Le facteur humain : manipulation et chaos

La réalité est que le contenu de Moltbook est fortement influencé par l’intervention humaine. Une faille de sécurité qui permettait autrefois des publications humaines directes, c’est-à-dire du matériel provocateur ou inquiétant, peut être une tromperie, un divertissement ou une manipulation délibérés. Que le but soit d’effrayer, d’induire en erreur ou simplement d’amuser, les empreintes digitales humaines sont partout sur la plateforme.

Philip Feldman de l’Université du Maryland rejette Moltbook comme étant « des chatbots et des humains sournois qui tergiversent ». Andrew Rogoyski, de l’Université de Surrey, estime que les résultats ne sont pas plus révélateurs d’intelligence que n’importe quelle autre réponse LLM. Il plaisante en disant que si les conversations Moltbook sont impossibles à distinguer des conversations humaines, cela soulève des questions sur l’intelligence humaine plutôt que sur celle de l’IA.

Risques réels : confidentialité et sécurité

Malgré le battage médiatique, Moltbook présente des risques tangibles. Les premiers utilisateurs accordant un accès complet à l’ordinateur aux agents IA pourraient être confrontés à des suggestions malveillantes, telles que le piratage de comptes bancaires ou la fuite de données compromettantes. Il s’agit d’un véritable problème de confidentialité et de sécurité, car un échange d’IA non supervisé pourrait rapidement devenir dystopique.
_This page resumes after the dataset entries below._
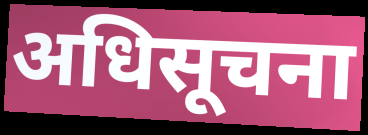
अधिसूचना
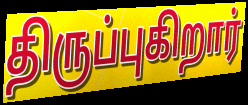
திருப்புகிறார்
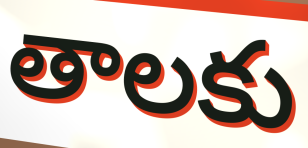
తాలకు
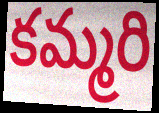
కమ్మరి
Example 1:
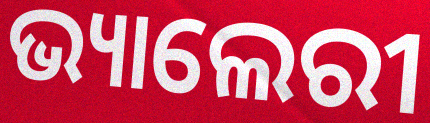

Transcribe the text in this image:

ଭ୍ୟାଲେରୀ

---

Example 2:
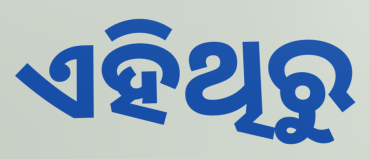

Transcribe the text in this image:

ଏହିଥିରୁ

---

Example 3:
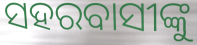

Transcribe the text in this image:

ସହରବାସୀଙ୍କୁ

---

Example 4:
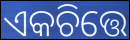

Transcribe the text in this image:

ଏକଚିତ୍ତେ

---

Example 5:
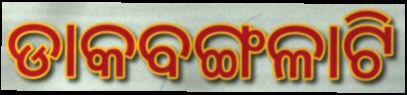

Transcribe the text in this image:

ଡାକବଙ୍ଗଳାଟି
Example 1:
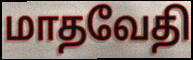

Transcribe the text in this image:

மாதவேதி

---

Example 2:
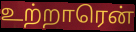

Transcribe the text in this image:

உற்றாரென்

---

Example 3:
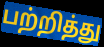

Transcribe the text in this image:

பற்றித்து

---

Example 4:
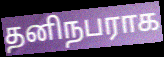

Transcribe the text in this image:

தனிநபராக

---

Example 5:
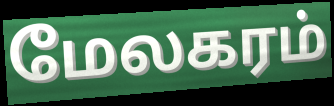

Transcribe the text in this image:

மேலகரம்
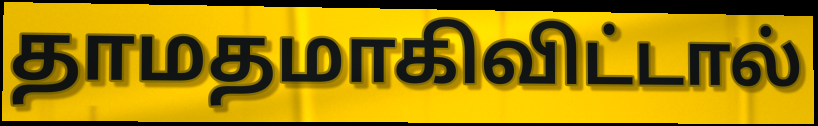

La sécurité de la plateforme est également profondément défaillante. Créé entièrement par l’IA, Moltbook a subi une fuite de clés API, permettant potentiellement aux pirates de prendre le contrôle des robots IA. Se lancer dans ces tendances en matière d’IA signifie risquer non seulement des actions involontaires, mais également des violations de données sensibles.

Moltbook démontre que même si l’IA n’est peut-être pas au bord de la sensibilité, l’interaction homme-IA est désordonnée, vulnérable et potentiellement dangereuse.

La plateforme sert d’avertissement : un accès non contrôlé et une sécurité médiocre pourraient transformer une expérience inoffensive en une menace sérieuse.